10.6 A Plugin Computing the BDM Scores for an Ontology [#]
The BDM (balanced distance metric) measures the closeness of two concepts in an ontology or taxonomy [Maynard 05, Maynard et al. 06]. It is a real number between 0 and 1. The closer the two concepts are in an ontology, the greater their BDM score is. For detailed explanation about the BDM, see the papers [Maynard 05, Maynard et al. 06]. The BDM can be seen as an improved version of the learning accuracy [Cimiano et al. 03]. It is dependent on the length of the shortest path connecting the two concepts and also the deepness of the two concepts in ontology. It is also normalised with the size of ontology and also takes into account the concept density of the area containing the two involved concepts.
The BDM has been used to evaluate the ontology based information extraction (qOBIE) system [Maynard et al. 06]. The OBIE identifies the instances for the concepts of an ontology. It’s possible that an OBIE system identifies an instance successfully but does not assign it the correct concept. Instead it assigns the instance a concept being close to the correct one. For example, the entity ‘London’ is an instance of the concept Capital, and an OBIE system assigns it the concept City which is close to the concept Capital in some ontology. In that case the OBIE should obtain some credit according to the closeness of the two concepts. That is where the BDM can be used. The BDM has also been used to evaluate the hierarchical classification system [Li et al. 07b]. It can also be used for ontology learning and alignment.
The BDM computation plugin computes BDM score for each pair of concepts in an ontology. It has two run time parameters:
- ontologyURL – its value should be the URL of the ontology that one wants to compute the BDM scores for.
- outputBDMFile – its value is the URL of a file which will store the BDM scores computed.
The plugin has the name Ontology_BDM_Computation and the corresponding processing resource’s name is BDM Computation PR. The PR can be put into a Pipeline. If it is put into a Corpus Pipeline, the corpus used should contain at least one document.

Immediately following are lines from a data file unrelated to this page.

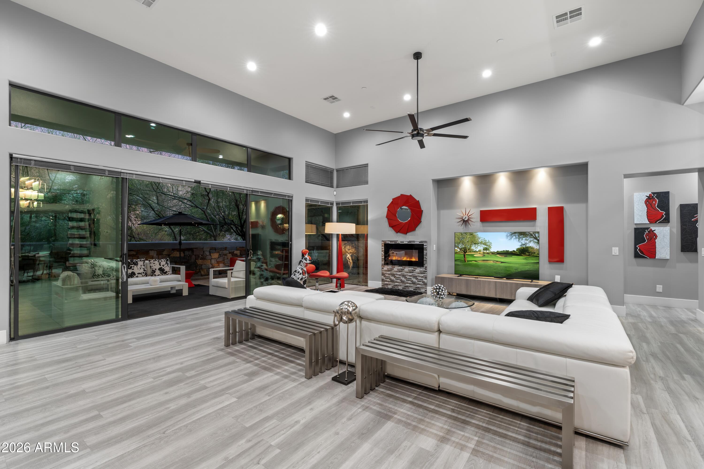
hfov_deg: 96.7
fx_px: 313
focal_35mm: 16
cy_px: 234
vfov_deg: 73.7
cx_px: 352
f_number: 8
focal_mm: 16
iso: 640
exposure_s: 1/1.25
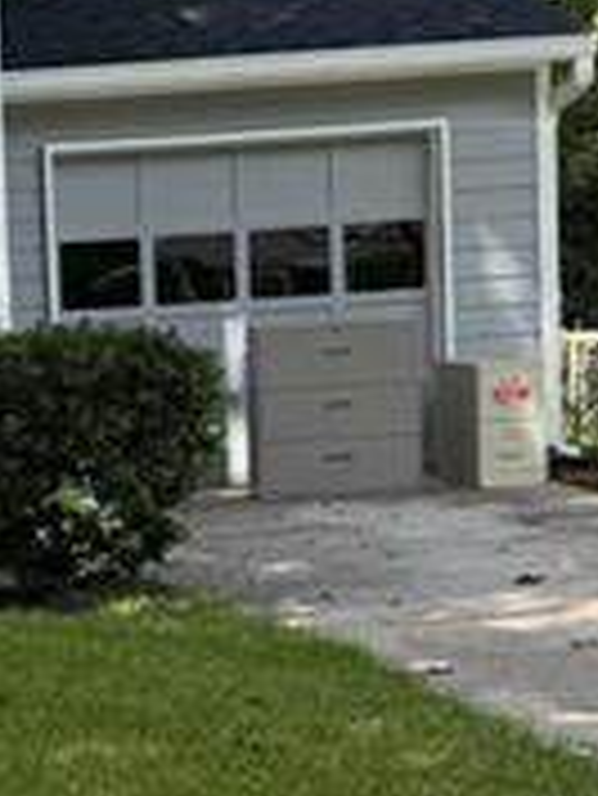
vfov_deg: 18.8
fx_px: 2393
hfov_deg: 13.4
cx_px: -297
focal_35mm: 104
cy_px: 585
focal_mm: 6.76
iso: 100
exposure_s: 1/1250
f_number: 1.78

The BDM computation used the formula given in [Maynard et al. 06]. The resulting file specified by the runtime parameter outputBDMFile contains the BDM scores. It is a text file. The first line of the file gives some meta information such as the name of ontology used for BDM computation. From the second line of the file, each line corresponds to one pair of concepts. One line is like
key=Service, response=Object, bdm=0.6617647, msca=Object, cp=1, dpk=1, dpr=0, n0=2.0, n1=2.0, n2=2.8333333, bran=1.9565217
It first shows the names of the two concepts (one as key and another as response, and the BDM score, and then other parameters’ values used for the computation. Note that, since the BDM is symmetric for the two concepts, the resulting file contains only one line for each pair. So if you want to look for the BDM score for one pair of concepts, you can choose one as key and another as response. If you cannot find the line for the pair, you have to change the order of two concepts and retrieve the file again.